Reproduction du texte inédit :

POLYTOPE MONDIAL (réseau intercontinental d’actions de lumière et de son)

Il est temps aujourd’hui de lancer des ponts artistiques par dessus les océans entre les continents, entre les pays.

Adhérer à des pactes militaires ou à des conventions commerciales ne concerne pas directement les peuples qui sont entraînés par des déterminismes souvent monstrueux.

Par contre, créer des filaments artistiques reliant les populations de tous les pays, c’est établir un nouveau contact direct, par dessus les langues, les intérêts, les civilisations, les races, les cultures locales.

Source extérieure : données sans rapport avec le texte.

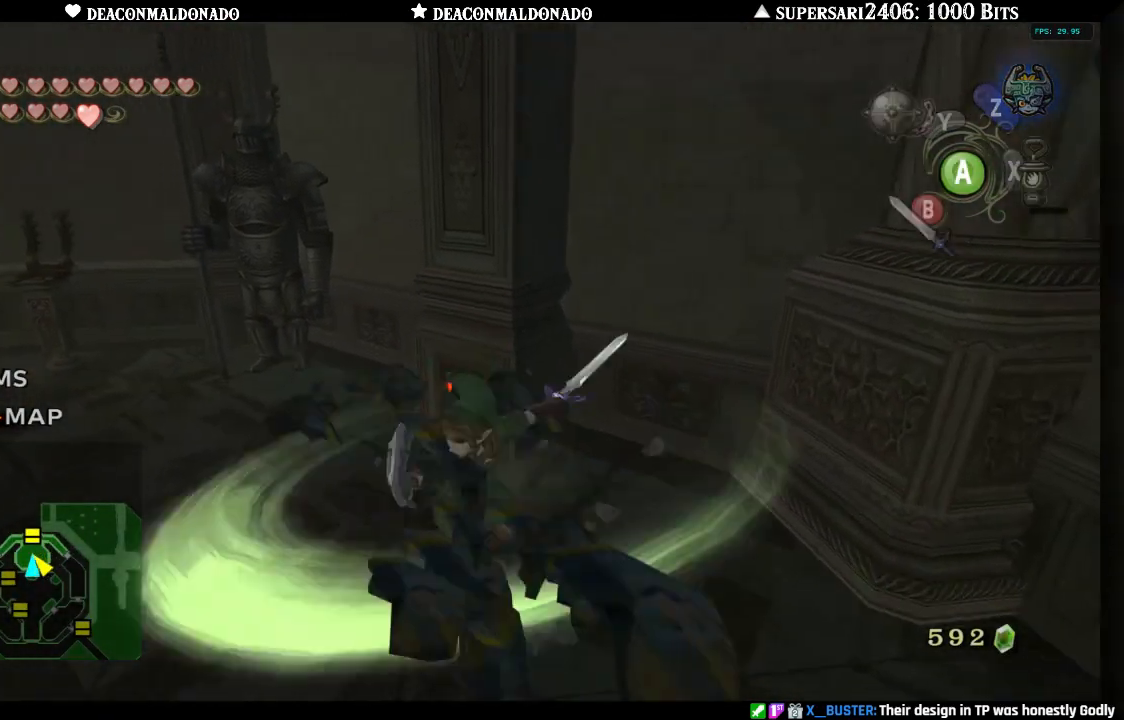
{"buttons": [], "left_stick": "down-right", "right_stick": "center", "events": [[417, "left_stick", "down-right"]]}
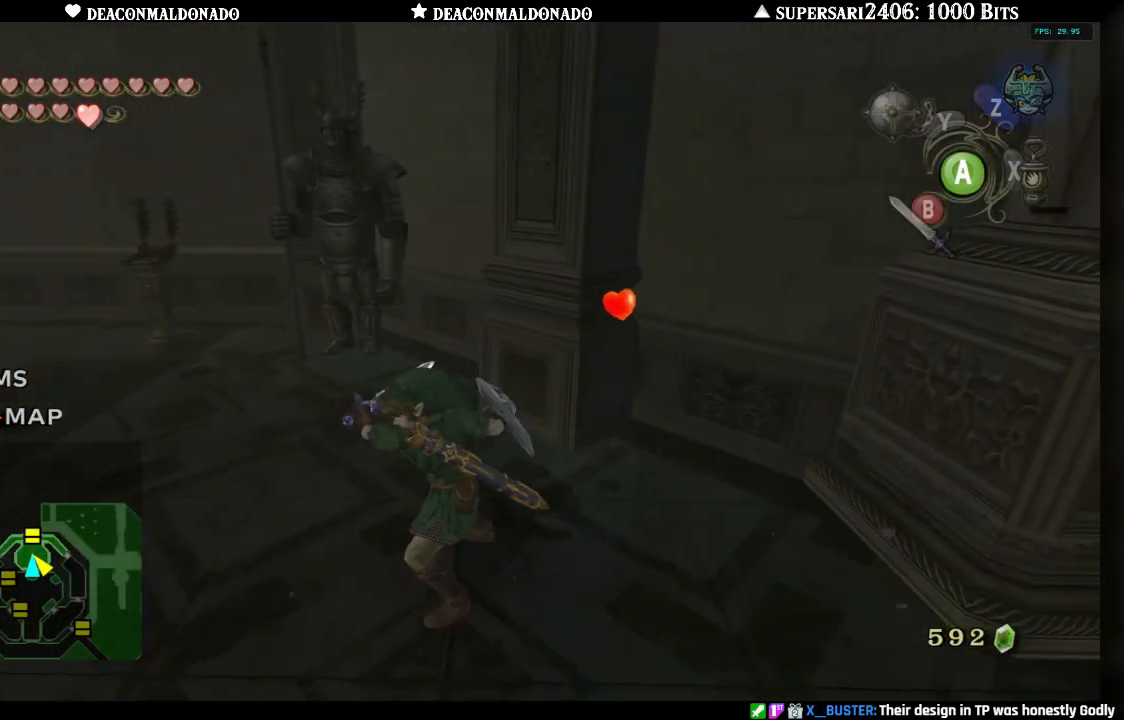
{"buttons": [], "left_stick": "up", "right_stick": "center", "events": [[350, "left_stick", "down-left"], [450, "left_stick", "up-left"], [500, "left_stick", "up"]]}
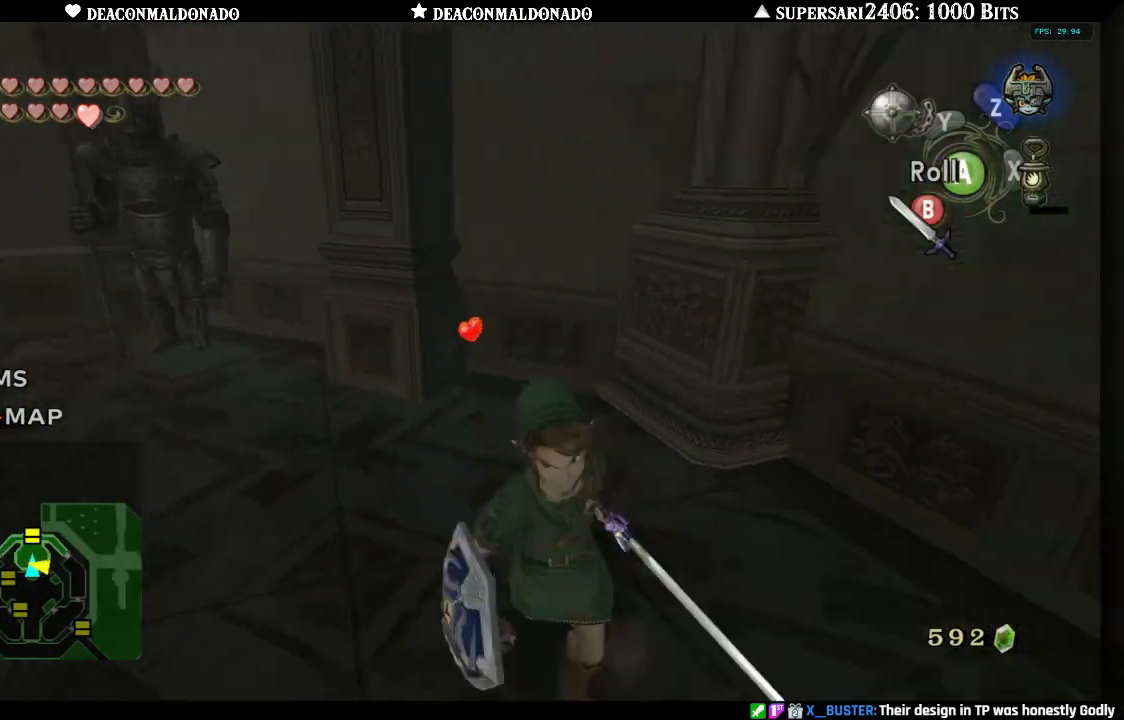
{"buttons": [], "left_stick": "right", "right_stick": "center", "events": [[150, "left_stick", "up-right"], [350, "left_stick", "right"]]}
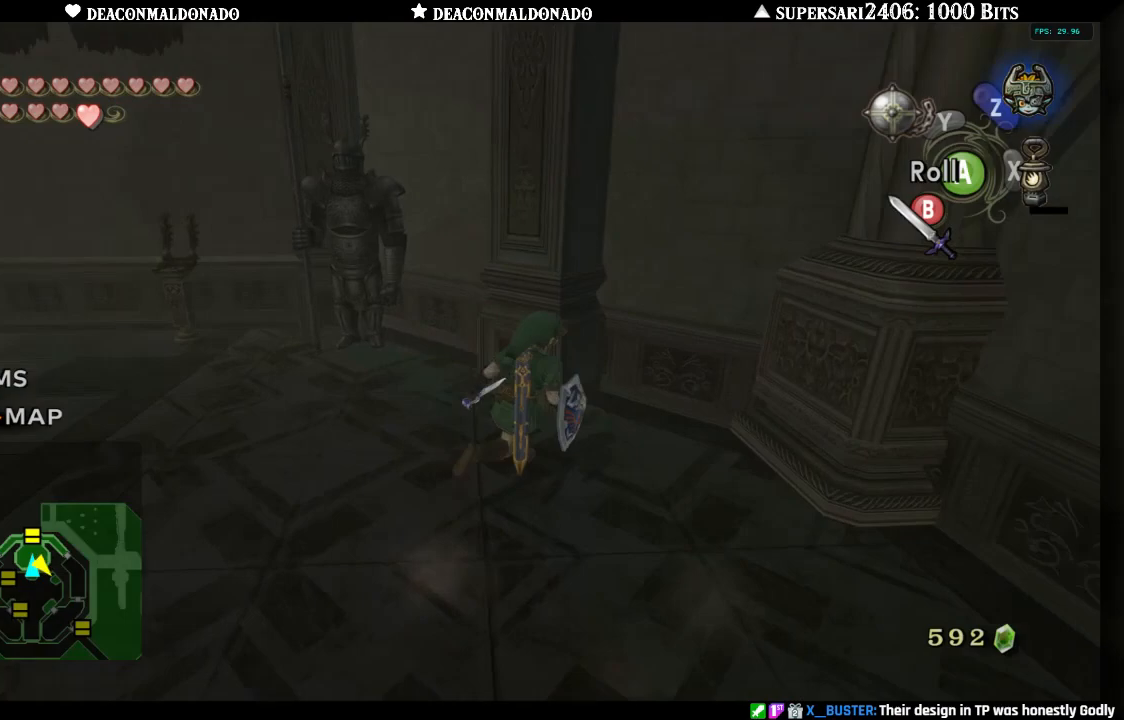
{"buttons": [], "left_stick": "up-right", "right_stick": "center", "events": [[67, "left_stick", "down"], [167, "left_stick", "left"], [367, "left_stick", "up"], [467, "left_stick", "up-right"]]}
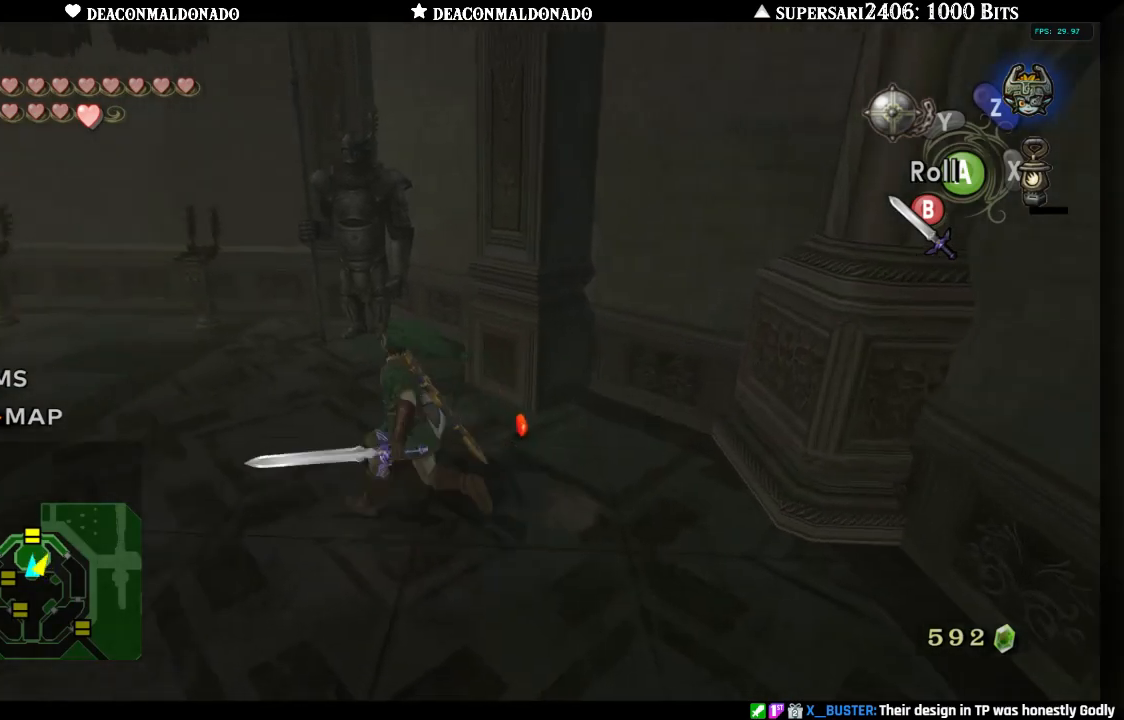
{"buttons": [], "left_stick": "up-left", "right_stick": "center", "events": [[133, "left_stick", "down-right"], [333, "left_stick", "down-left"], [500, "left_stick", "up-left"]]}
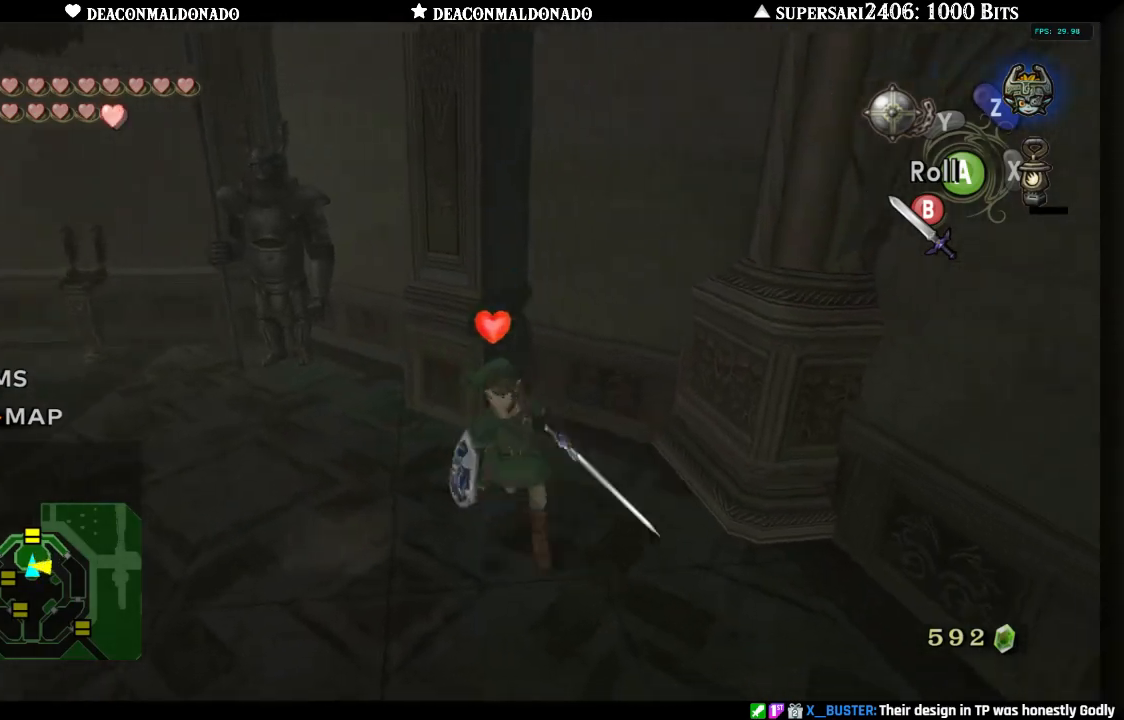
{"buttons": [], "left_stick": "up", "right_stick": "center", "events": [[417, "left_stick", "up"]]}
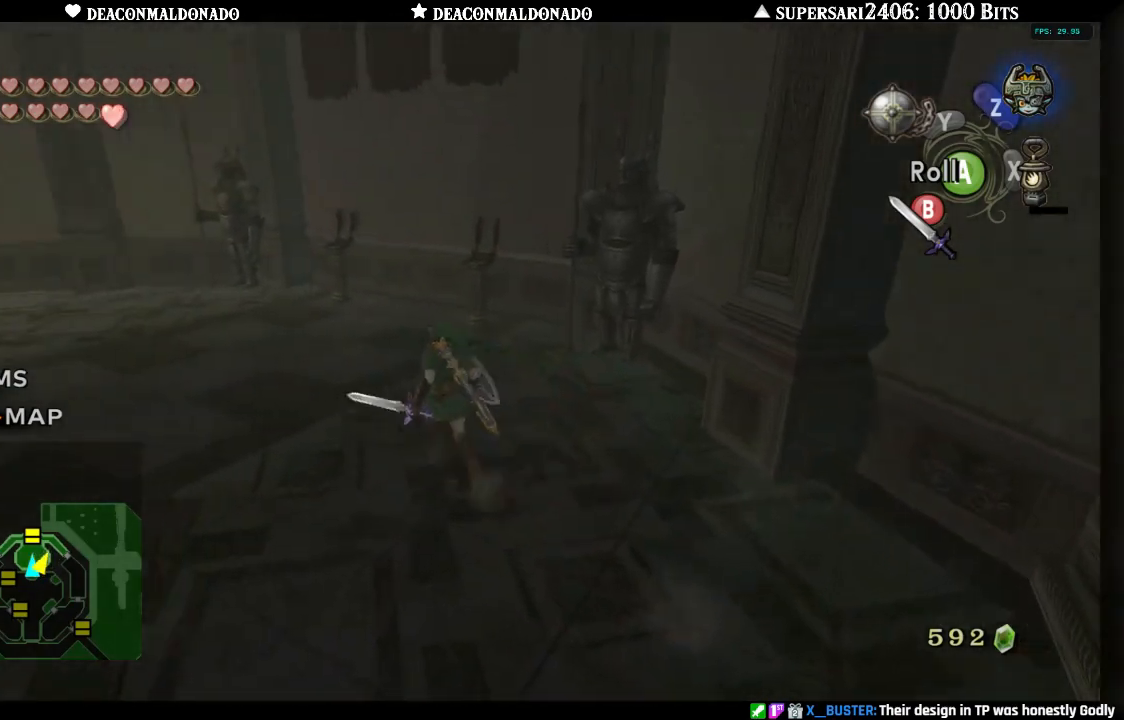
{"buttons": [], "left_stick": "up-right", "right_stick": "center", "events": [[217, "left_stick", "up-right"]]}
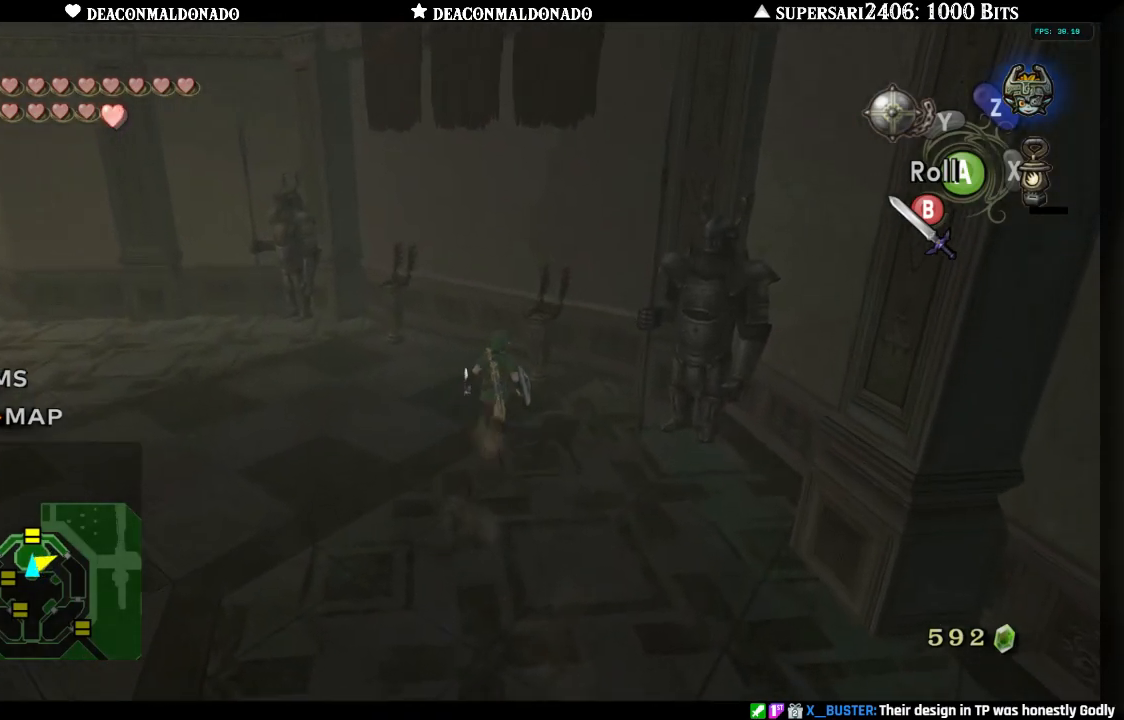
{"buttons": [], "left_stick": "center", "right_stick": "center", "events": [[167, "X", "down"], [267, "left_stick", "center"], [300, "X", "up"]]}
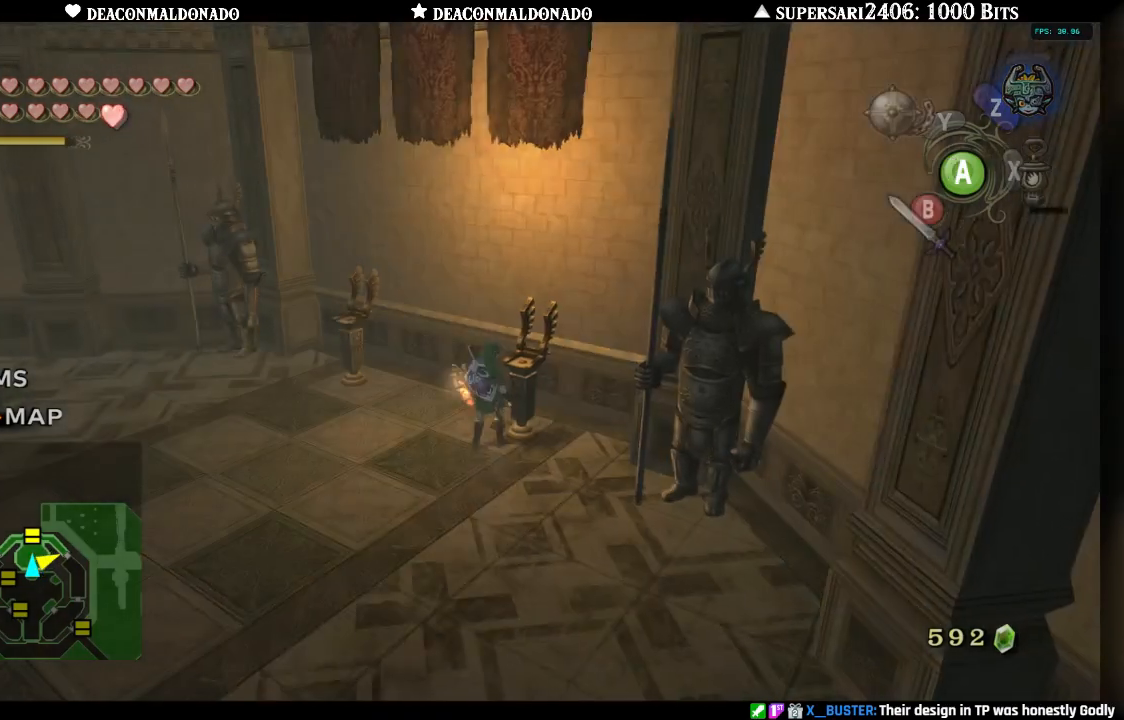
{"buttons": [], "left_stick": "left", "right_stick": "center", "events": [[283, "left_stick", "left"]]}
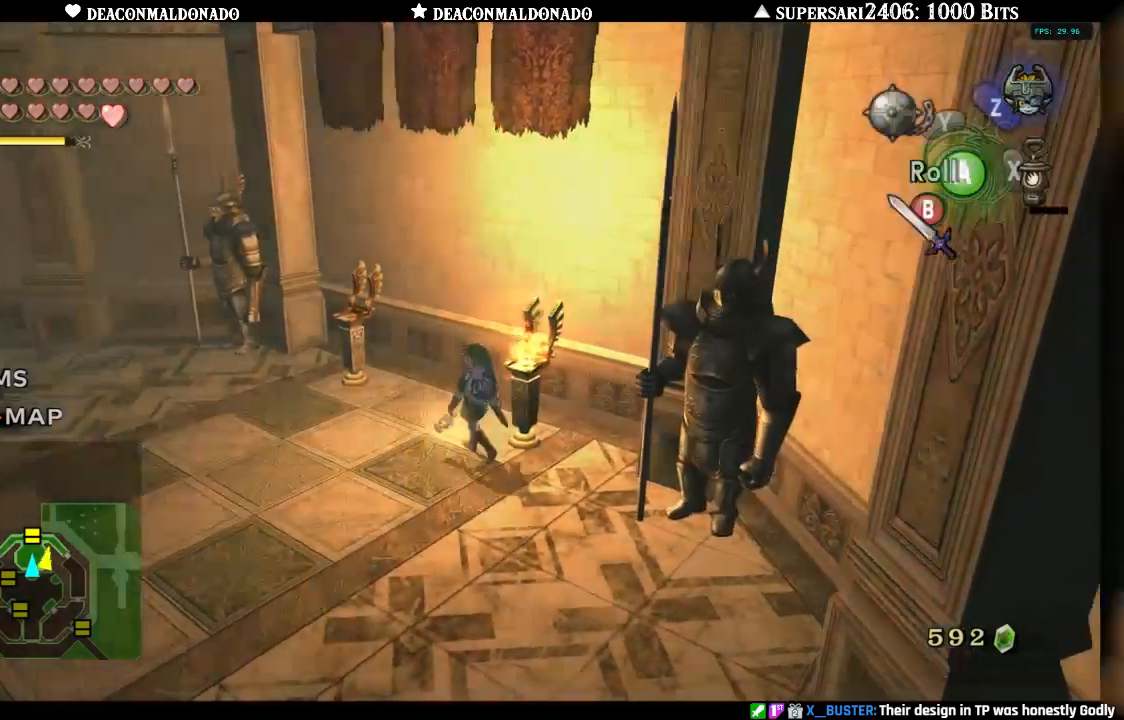
{"buttons": [], "left_stick": "up", "right_stick": "center", "events": [[283, "left_stick", "up"]]}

Cela est maintenant possible à condition que la forme de cet art produise l’étincelle du contact immédiat.

Or, cet art existe, il a déja été expérimenté par des Polytopes à l’Exposition de Montréal, à Paris, où des dizaines de milliers de gens de tous les âges sont allés s’y plonger. Il est une expression de la partie enfantine de l’adulte, de ce qui lui reste de sa pureté créatrice profonde, l’émerveillement devant les jeux de lumières, devant une musique de lumières.

Cet art peut, grâce à la technologie de pointe des flashes électroniques, des lasers puissants, de la poursuite des satellites, des ordinateurs, ainsi que grâce aux méthodes de composition lumineuse et sonore les plus avancées (que nous avons pu mettre au point après plus de 20 années de recherches et de manifestations), cet art, peut être réalisé à l’échelle planétaire de la façon suivante.

Dans les villes qui le voudront (ou en dehors de ces villes, des USA, URSS, France, Allemagne, Angleterre, Japon, … seront installés des Polytopes (=ensemble d’actions et de sons électroacoustiques). Ces actions seront commandées par de petits ordinateurs ou par bandes digitales issues d’ordinateurs suivant des programmes spécialement conçus. Ces spectacles, installés en plein air, sur des places publiques, ou dans des abris publics, formeront des centres récepteurs.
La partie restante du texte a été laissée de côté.